Because we expect that reading automation will be a function people want to plug in across different interfaces, we’ve built Kyndi’s Reading Automation Platform as a set of engines that can be quickly and easily added into internal or commercial applications where documents may live, where people are doing their work and where processes are in flow. We empower companies to imbed the most advanced reading automation into their applications without needing a team of expensive, scarce AI or NLP PhDs.
We’ve also created reading automation to map to the timelines in which people need to read vs the 6-9 month timelines that many AI and machine learning solutions require to ‘learn’ the data. Kyndi doesn’t require manual labeling and the system can learn from as few as 10 documents. This gives companies freedom to ask strategic and emerging questions even from smaller text data sets. We expect all Reading Automation vendors will have to follow suit as reading automation that takes more than a day or two will be mostly irrelevant to the researcher.
We have already seen great traction across the government, pharmaceutical and manufacturing spaces where analysts and researchers are deep in projects like identifying terrorists, preparing for FDA approval or addressing quality control problems. Knowledge workers in these industries dig through thousands of deep, long and complex documents to find and review the information they need. With Kyndi, they are able to quickly and easily find, interrelate, visualize names, places, facts and figures and read up on hyper-relevant documents and passages. In many instances, one analyst can now analyze troves of documents that would have previously required many different people do the same work.

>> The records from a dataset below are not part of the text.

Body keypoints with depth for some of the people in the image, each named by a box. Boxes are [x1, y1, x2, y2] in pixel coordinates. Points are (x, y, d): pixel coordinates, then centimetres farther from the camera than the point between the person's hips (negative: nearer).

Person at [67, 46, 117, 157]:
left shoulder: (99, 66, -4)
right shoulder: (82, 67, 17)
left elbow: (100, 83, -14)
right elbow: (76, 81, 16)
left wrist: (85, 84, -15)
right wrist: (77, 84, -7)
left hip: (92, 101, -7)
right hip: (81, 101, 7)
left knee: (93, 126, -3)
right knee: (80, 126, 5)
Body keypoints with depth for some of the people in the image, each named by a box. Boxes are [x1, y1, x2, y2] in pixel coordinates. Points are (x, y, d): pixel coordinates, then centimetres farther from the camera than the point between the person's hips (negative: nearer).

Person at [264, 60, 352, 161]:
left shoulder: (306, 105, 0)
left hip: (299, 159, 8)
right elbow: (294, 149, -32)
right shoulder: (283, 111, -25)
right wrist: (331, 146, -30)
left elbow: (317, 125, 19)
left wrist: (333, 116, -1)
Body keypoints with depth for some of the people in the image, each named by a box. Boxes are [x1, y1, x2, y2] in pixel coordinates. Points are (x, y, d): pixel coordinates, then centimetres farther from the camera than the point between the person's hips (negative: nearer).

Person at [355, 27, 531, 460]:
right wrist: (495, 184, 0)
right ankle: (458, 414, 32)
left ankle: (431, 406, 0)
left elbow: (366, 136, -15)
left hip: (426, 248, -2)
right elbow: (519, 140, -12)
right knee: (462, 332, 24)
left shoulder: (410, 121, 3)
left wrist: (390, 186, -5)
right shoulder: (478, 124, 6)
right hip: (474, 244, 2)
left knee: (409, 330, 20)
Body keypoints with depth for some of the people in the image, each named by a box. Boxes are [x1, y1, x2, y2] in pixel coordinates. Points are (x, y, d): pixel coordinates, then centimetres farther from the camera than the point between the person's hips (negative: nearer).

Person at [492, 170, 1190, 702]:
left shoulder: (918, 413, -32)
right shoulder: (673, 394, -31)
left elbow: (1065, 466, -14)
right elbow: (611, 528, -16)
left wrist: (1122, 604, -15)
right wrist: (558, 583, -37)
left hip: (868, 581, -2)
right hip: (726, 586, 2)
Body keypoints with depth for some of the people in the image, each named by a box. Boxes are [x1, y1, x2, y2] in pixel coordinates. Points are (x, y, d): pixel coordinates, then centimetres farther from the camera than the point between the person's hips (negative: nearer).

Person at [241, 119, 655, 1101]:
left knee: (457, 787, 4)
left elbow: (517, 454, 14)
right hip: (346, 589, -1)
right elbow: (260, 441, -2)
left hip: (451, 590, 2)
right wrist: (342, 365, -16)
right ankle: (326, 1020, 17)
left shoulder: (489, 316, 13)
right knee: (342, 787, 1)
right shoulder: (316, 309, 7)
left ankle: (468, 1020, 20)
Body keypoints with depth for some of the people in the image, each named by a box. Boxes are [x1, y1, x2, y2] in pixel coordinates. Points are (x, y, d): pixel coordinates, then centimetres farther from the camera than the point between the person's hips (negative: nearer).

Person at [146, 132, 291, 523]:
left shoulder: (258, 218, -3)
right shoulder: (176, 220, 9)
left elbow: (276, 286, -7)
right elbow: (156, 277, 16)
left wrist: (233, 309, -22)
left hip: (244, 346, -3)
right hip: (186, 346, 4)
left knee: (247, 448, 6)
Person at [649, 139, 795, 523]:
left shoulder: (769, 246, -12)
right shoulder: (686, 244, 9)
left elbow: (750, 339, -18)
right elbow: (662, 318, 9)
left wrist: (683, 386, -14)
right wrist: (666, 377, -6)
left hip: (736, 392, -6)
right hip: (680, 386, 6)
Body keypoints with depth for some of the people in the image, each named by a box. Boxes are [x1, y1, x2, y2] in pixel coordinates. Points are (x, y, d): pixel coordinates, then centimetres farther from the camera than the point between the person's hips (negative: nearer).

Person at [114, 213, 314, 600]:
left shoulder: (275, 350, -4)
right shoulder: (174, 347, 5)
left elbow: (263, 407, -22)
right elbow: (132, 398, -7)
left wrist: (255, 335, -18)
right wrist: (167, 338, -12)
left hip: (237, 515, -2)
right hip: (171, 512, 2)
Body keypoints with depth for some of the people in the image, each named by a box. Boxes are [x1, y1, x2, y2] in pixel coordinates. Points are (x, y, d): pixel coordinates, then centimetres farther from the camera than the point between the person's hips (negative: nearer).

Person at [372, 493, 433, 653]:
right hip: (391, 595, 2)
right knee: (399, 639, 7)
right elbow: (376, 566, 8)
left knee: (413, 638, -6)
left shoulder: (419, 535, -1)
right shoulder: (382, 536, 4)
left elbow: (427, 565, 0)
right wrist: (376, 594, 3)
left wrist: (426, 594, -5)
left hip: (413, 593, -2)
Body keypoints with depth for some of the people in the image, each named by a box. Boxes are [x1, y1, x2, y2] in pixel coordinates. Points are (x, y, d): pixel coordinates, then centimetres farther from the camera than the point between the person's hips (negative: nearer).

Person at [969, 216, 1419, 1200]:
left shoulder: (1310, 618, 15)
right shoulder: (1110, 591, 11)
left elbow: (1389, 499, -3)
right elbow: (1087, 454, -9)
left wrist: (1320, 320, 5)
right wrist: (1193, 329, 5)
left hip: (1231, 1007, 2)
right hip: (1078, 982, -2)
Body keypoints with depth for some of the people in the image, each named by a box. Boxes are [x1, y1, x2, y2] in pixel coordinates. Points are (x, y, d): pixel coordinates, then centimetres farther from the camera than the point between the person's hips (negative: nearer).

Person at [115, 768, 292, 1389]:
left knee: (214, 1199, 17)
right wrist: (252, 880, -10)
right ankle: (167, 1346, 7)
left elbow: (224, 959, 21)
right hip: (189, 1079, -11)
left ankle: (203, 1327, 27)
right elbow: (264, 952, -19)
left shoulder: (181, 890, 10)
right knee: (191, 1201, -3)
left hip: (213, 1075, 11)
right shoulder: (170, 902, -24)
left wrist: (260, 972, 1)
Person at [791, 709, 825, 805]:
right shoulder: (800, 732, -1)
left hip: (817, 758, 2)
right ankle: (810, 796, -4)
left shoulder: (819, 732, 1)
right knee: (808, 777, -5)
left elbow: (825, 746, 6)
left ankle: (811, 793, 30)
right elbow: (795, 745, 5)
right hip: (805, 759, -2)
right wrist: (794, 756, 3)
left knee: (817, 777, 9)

Reading Automation is in the first inning of a much longer game. The idea of automating many steps of reading with AI is completely new for most people. They don’t even know they have a problem for which they could buy a solution because they’ve been reading just fine most of their adult lives.
But a great wave of change is coming. Reading automation could be as revolutionary as the invention of the printing press. It’s hard to imagine today that all books were written by hand, by humans, one page at one time. It used to take many YEARS for a monk to transcribe just one copy of the bible. One day we’ll look back in amazement at people who had to read every document themselves, the whole way through to do their work. A new standard of productivity is coming, and the first reading automation solutions are already here.